Bounding box coordinates:

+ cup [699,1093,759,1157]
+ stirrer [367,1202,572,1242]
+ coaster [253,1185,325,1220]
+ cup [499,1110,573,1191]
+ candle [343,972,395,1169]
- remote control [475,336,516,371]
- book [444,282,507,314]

● Exercise objective: Write the data above out again in full, exactly.

● Answer to this problem:
+ cup [699,1093,759,1157]
+ stirrer [367,1202,572,1242]
+ coaster [253,1185,325,1220]
+ cup [499,1110,573,1191]
+ candle [343,972,395,1169]
- remote control [475,336,516,371]
- book [444,282,507,314]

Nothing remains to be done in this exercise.